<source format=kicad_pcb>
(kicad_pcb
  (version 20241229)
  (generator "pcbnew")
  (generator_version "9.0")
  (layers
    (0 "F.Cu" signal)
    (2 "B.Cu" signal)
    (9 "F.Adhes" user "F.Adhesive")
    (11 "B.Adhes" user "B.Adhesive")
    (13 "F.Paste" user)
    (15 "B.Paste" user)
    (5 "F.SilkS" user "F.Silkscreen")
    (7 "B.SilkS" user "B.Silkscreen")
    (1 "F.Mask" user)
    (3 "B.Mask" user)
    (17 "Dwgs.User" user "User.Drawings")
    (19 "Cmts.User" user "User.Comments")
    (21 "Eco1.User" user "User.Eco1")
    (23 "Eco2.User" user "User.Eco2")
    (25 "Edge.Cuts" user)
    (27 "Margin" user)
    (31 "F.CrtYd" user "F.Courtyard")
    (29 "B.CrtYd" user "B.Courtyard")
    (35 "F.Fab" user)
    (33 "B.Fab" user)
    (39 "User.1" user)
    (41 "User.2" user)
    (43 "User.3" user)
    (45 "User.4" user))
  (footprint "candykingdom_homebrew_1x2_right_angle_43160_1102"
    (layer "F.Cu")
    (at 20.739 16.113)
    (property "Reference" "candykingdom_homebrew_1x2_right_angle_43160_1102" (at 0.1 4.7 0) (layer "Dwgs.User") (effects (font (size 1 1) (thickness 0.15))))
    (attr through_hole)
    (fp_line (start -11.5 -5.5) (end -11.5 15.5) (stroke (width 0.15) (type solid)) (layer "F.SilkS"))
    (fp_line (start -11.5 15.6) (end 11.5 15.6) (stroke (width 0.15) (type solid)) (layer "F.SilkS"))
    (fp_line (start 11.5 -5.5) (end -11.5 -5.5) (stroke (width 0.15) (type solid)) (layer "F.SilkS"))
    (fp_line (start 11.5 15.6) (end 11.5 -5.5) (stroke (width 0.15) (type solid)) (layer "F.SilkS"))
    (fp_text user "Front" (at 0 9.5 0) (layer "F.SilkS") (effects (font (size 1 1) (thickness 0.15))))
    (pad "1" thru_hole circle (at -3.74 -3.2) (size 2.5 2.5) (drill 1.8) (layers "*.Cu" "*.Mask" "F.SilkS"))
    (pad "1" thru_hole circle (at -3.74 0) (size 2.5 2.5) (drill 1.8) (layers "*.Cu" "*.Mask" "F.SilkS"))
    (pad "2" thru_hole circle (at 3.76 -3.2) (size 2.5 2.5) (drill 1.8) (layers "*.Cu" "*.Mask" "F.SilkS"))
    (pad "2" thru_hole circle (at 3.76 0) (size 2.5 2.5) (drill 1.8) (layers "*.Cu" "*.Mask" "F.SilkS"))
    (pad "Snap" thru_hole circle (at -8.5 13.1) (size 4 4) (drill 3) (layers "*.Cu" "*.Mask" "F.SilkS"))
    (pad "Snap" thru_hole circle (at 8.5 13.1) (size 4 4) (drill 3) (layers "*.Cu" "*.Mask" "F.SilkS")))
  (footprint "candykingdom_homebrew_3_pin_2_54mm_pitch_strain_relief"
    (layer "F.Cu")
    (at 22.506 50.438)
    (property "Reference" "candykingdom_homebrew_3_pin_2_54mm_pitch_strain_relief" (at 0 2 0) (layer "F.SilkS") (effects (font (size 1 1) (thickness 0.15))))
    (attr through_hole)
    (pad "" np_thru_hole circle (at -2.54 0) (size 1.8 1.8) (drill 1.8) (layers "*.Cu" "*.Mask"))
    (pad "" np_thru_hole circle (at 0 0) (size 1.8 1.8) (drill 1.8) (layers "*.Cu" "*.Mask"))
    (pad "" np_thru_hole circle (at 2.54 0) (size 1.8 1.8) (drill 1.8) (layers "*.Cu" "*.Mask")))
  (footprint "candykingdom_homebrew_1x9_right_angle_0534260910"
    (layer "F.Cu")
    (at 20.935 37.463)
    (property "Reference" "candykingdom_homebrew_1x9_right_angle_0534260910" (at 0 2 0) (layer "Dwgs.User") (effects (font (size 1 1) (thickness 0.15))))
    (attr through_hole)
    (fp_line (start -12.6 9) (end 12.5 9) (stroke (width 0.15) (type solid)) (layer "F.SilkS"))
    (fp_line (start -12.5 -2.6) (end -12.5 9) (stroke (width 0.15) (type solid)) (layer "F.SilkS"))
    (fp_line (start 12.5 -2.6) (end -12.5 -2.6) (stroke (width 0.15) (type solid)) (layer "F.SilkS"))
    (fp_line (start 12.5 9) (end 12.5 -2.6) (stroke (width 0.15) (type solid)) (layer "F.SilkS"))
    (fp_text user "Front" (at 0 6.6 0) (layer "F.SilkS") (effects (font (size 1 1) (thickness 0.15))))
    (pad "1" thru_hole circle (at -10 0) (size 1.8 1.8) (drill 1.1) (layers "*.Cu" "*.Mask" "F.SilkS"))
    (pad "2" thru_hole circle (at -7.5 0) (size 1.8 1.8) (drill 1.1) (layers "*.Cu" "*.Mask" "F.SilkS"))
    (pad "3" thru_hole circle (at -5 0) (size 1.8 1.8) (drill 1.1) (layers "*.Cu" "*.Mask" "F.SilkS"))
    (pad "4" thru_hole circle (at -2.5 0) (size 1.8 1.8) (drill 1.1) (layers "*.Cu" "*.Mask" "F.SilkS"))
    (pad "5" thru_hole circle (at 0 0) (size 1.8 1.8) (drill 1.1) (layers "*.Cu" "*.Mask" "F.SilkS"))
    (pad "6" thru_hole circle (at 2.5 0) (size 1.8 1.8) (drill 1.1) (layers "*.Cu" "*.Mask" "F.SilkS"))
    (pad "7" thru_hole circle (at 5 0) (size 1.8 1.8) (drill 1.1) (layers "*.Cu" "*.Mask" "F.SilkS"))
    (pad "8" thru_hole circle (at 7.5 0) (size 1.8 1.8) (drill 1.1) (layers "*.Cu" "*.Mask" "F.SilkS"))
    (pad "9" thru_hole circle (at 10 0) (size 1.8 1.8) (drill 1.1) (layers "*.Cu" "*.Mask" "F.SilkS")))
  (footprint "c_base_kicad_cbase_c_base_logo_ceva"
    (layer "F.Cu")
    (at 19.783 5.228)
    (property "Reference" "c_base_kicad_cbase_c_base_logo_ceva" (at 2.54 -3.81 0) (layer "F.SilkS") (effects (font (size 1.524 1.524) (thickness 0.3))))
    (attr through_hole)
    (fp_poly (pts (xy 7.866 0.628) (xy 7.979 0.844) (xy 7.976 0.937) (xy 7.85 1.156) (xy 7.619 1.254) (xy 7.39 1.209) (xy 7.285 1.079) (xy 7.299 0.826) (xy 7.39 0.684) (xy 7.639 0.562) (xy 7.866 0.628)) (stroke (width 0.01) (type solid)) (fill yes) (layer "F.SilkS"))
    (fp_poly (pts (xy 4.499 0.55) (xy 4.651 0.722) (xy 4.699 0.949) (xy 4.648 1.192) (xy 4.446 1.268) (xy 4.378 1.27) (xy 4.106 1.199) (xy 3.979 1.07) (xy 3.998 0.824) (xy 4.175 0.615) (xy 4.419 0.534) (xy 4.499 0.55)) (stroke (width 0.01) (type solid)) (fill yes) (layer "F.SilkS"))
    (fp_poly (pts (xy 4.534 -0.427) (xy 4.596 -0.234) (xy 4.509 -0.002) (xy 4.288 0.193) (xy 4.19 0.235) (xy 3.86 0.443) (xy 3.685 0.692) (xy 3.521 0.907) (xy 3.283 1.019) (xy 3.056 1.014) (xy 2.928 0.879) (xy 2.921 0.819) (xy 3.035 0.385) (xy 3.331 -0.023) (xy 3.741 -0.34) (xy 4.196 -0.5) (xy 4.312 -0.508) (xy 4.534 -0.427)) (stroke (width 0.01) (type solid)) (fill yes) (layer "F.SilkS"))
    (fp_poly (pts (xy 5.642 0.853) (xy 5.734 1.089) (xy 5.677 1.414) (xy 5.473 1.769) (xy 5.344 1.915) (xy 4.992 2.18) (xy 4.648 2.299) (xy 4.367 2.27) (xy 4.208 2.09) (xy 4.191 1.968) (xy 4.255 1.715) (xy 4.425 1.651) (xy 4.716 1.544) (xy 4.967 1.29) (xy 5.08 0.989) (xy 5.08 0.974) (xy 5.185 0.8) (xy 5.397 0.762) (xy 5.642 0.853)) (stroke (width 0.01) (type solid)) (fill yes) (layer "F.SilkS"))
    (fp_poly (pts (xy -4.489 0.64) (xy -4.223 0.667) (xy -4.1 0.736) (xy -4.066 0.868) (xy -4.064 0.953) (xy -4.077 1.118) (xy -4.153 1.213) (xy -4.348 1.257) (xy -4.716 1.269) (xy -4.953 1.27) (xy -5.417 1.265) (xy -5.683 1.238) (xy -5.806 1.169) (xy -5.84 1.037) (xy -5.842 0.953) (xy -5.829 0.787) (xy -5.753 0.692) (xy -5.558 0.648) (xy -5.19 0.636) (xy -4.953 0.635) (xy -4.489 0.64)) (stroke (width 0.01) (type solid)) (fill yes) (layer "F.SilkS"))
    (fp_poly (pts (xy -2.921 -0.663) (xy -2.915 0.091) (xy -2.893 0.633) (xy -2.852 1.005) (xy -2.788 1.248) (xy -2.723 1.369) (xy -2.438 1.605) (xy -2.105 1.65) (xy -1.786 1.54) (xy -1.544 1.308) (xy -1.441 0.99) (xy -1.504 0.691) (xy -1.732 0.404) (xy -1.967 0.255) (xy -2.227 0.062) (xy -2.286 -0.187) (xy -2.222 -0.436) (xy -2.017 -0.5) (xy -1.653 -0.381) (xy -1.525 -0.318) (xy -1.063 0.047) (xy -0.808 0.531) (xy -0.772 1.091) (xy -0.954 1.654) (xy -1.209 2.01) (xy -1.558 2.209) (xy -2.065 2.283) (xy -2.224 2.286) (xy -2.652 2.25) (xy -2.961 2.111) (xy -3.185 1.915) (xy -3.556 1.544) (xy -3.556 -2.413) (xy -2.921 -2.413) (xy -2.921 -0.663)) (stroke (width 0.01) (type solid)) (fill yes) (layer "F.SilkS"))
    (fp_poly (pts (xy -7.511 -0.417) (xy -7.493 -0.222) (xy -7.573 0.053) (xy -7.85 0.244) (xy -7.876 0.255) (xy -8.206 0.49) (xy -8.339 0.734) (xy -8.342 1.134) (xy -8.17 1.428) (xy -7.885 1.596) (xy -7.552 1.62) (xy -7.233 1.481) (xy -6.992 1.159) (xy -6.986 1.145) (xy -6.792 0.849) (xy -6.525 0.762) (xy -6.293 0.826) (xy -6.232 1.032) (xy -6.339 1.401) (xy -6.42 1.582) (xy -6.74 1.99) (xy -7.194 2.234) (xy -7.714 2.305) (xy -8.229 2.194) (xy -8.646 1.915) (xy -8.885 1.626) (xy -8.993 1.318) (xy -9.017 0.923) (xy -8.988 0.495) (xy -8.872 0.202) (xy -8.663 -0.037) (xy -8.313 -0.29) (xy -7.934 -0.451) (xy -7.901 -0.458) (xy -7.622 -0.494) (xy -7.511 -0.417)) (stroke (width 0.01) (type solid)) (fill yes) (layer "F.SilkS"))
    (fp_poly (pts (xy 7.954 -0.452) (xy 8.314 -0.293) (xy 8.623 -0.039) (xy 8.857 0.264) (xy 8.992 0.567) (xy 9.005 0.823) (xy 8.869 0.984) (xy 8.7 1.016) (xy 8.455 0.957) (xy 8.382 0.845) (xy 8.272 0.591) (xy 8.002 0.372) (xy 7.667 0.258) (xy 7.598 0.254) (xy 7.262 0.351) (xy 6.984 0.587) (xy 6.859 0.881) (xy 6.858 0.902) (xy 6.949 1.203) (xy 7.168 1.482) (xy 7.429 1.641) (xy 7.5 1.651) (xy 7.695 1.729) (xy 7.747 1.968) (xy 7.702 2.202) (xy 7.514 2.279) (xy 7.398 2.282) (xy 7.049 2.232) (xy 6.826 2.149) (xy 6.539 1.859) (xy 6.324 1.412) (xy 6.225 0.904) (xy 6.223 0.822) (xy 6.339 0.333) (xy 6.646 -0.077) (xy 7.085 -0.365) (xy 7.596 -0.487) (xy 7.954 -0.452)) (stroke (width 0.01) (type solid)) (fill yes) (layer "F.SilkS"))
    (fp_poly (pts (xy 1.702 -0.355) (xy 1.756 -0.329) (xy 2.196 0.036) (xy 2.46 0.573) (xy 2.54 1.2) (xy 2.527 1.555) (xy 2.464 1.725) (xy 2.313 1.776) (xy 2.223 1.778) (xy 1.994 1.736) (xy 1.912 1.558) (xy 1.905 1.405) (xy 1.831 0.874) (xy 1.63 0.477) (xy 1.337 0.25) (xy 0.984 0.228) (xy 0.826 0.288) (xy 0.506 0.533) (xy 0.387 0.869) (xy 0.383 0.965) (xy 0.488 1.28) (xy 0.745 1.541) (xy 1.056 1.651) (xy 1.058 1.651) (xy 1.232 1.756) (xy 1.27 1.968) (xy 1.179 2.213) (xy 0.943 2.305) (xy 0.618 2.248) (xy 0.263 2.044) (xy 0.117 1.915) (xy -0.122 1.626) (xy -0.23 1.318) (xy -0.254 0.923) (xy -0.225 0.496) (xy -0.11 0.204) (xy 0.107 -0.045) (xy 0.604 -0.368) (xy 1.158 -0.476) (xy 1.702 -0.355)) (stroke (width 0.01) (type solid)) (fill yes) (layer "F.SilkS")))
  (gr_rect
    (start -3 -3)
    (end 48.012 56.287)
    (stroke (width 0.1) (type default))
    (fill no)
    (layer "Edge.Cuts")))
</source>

- _EXERCISE_
Filter the entries and copy out every line with the word "font".

- _EXPECTED OUTPUT_
    (property "Reference" "candykingdom_homebrew_1x2_right_angle_43160_1102" (at 0.1 4.7 0) (layer "Dwgs.User") (effects (font (size 1 1) (thickness 0.15))))
    (fp_text user "Front" (at 0 9.5 0) (layer "F.SilkS") (effects (font (size 1 1) (thickness 0.15))))
    (property "Reference" "candykingdom_homebrew_3_pin_2_54mm_pitch_strain_relief" (at 0 2 0) (layer "F.SilkS") (effects (font (size 1 1) (thickness 0.15))))
    (property "Reference" "candykingdom_homebrew_1x9_right_angle_0534260910" (at 0 2 0) (layer "Dwgs.User") (effects (font (size 1 1) (thickness 0.15))))
    (fp_text user "Front" (at 0 6.6 0) (layer "F.SilkS") (effects (font (size 1 1) (thickness 0.15))))
    (property "Reference" "c_base_kicad_cbase_c_base_logo_ceva" (at 2.54 -3.81 0) (layer "F.SilkS") (effects (font (size 1.524 1.524) (thickness 0.3))))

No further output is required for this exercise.